#### Text provided

My husband announced that our yard was liberally littered with Easter eggs and the little girl and my granddaughter excitedly ran through the dining room and out the door to began searching for pastel colored eggs hidden in the grass my husband leaves un-mown until after the spring time holiday.


I finished cooking and set the table and as the girls picked at their breakfast counting    the eggs they had found, giggling a lot. Both were anxious to sample some of the candy eggs in their baskets.

 

They seemed to be having a very enjoyable time. But I was feeling sad. I knew I had failed the little girl.  Her words continued to nag at me. She had asked her grandmother, her teacher, the police and now me, a near stranger, for help. But none of us helped her. If something worse happens to her in the future, will she ask anyone for help? Or will she remember that it does no good.  I wanted to tell her to call 911 every time her parents started to fight and maybe they would eventually understand how hurtful their behavior is to their children.  But I didn’t advise her to do that because I doubt if their fighting is as bad as seeing her mother arrested.

 

Is putting her mother under arrest the best and only solution a supposedly enlightened, “leader of the free world” country such as the United States has to offer a frightened little girl who asks for help to stop her parents from screaming at each other?

 

Wasn't taking her mother away from her, however temporarily, more traumatic than what the child asked to be relieved from? Could we start thinking more in terms of problem solving and how to teach proper parenting in this country instead of choosing arrest and punishment as a first, or only,  course of action, especially in non-criminal situations?

########
#### Provided information

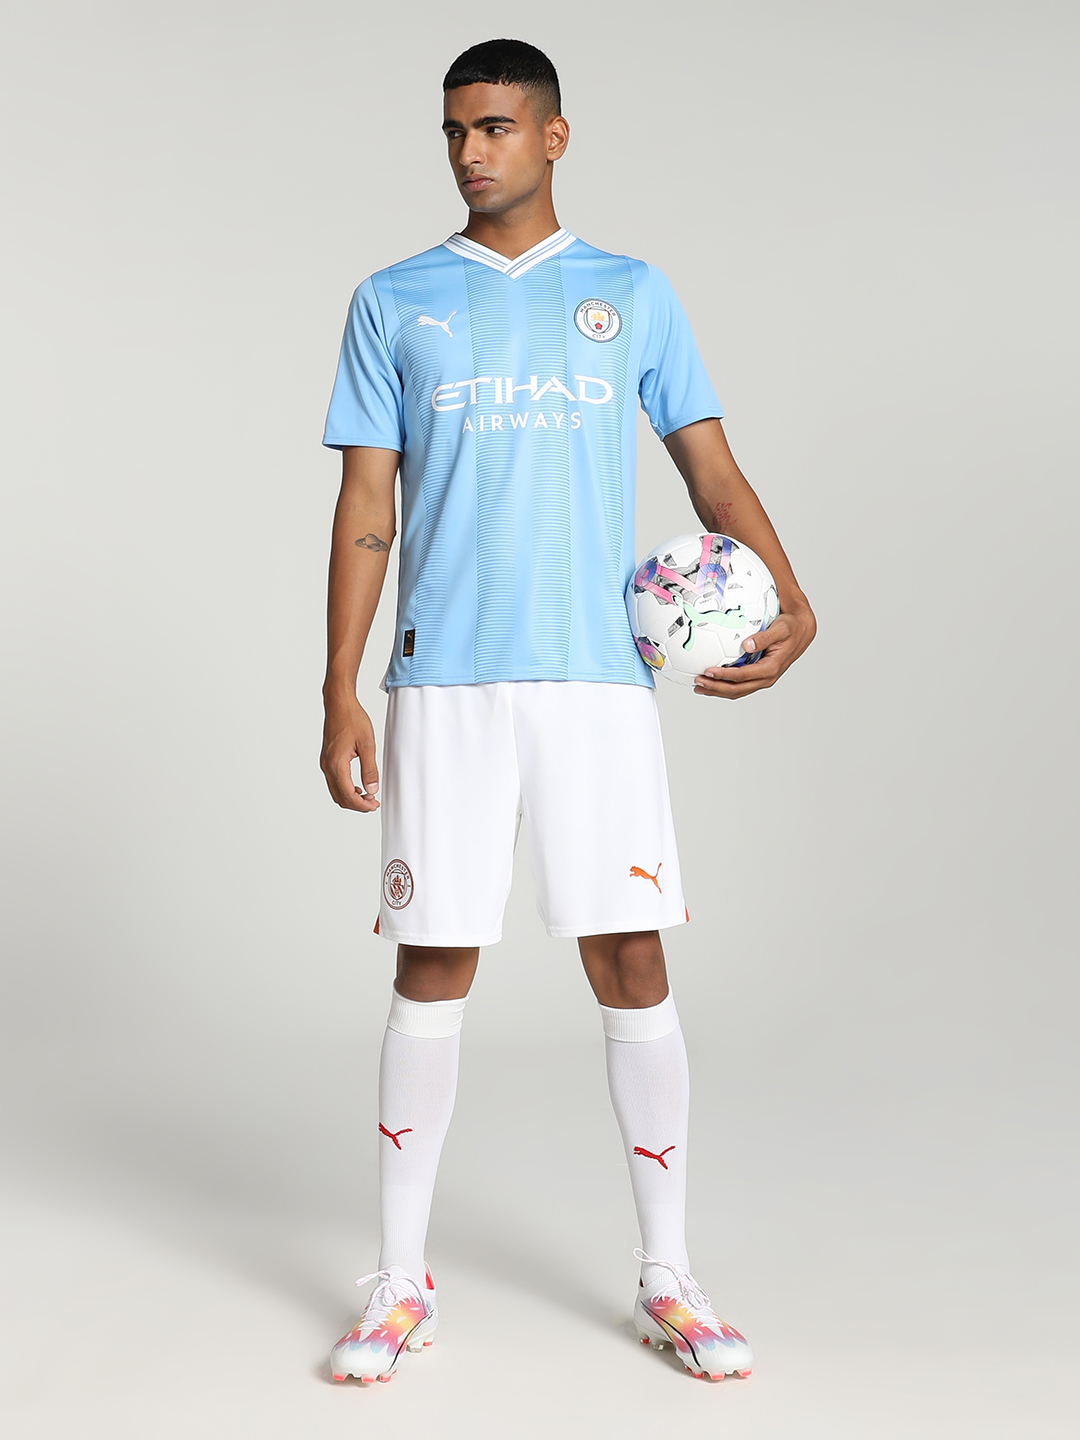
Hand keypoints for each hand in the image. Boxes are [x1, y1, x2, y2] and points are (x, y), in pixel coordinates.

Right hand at [320, 697, 380, 809]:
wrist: (339, 704)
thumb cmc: (352, 718)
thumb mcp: (367, 744)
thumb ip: (370, 768)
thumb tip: (372, 789)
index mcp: (336, 764)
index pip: (348, 795)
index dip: (362, 805)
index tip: (374, 805)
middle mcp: (327, 766)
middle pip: (339, 797)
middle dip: (356, 804)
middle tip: (373, 803)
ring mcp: (325, 763)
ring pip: (335, 791)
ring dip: (350, 798)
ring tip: (367, 795)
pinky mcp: (327, 759)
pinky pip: (334, 782)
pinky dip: (345, 789)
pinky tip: (358, 786)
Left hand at [694, 603, 815, 698]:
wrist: (800, 631)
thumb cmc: (790, 628)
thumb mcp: (781, 628)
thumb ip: (765, 637)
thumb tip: (747, 644)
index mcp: (770, 668)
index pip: (742, 676)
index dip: (724, 676)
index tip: (708, 671)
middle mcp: (766, 677)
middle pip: (737, 689)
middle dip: (716, 688)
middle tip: (698, 682)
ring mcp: (761, 679)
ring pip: (736, 691)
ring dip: (717, 690)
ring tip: (699, 687)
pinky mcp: (757, 676)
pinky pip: (739, 685)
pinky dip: (723, 685)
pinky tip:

########

* Questions on the material:
1 > In the essay about the little girl, whom had the girl asked for help before the narrator?
2 > Do these statements agree with the essay about the little girl? Answer yes or no for each, and quote the words from the essay that decide it.
(a) The husband mows the grass before the Easter holiday.
(b) The narrator advised the girl to call 911 whenever her parents fought.
(c) Both girls wanted to taste the candy eggs in their baskets.
3 > Could you carry the essay about the little girl forward from its last sentence?

* Numbered answers:
1 > Her grandmother, her teacher, and the police.

2 >
(a) No: "hidden in the grass my husband leaves un-mown until after the spring time holiday."
(b) No: "But I didn’t advise her to do that"
(c) Yes: "Both were anxious to sample some of the candy eggs in their baskets."

3 >
And please, to anyone who might read this and think that little eight year old girl could be their daughter, think of what your fighting and screaming is doing to your children.  If you are old enough to have an eight year old, you are old enough to know she is being emotionally damaged by your actions. STOP IT!  Stop thinking only of your self.  She won't be young very long. The years pass so quickly, before you know it, she will be grown and out of the house. Could you please pay as much attention to her needs as you do to your own?  Can you try a little harder to give her a feeling of safety and security?  Don't make her cower in her bed at night frightened that her parents are hurting each other.

 

Whatever it is that is wrong with your life--stop fighting about it and start trying to fix it. Get counseling...from your parents, your grandparents, a friend, or a professional. Go to church, change jobs, get a job, stop drinking.  Get a divorce if necessary, but stop fighting in front of your children!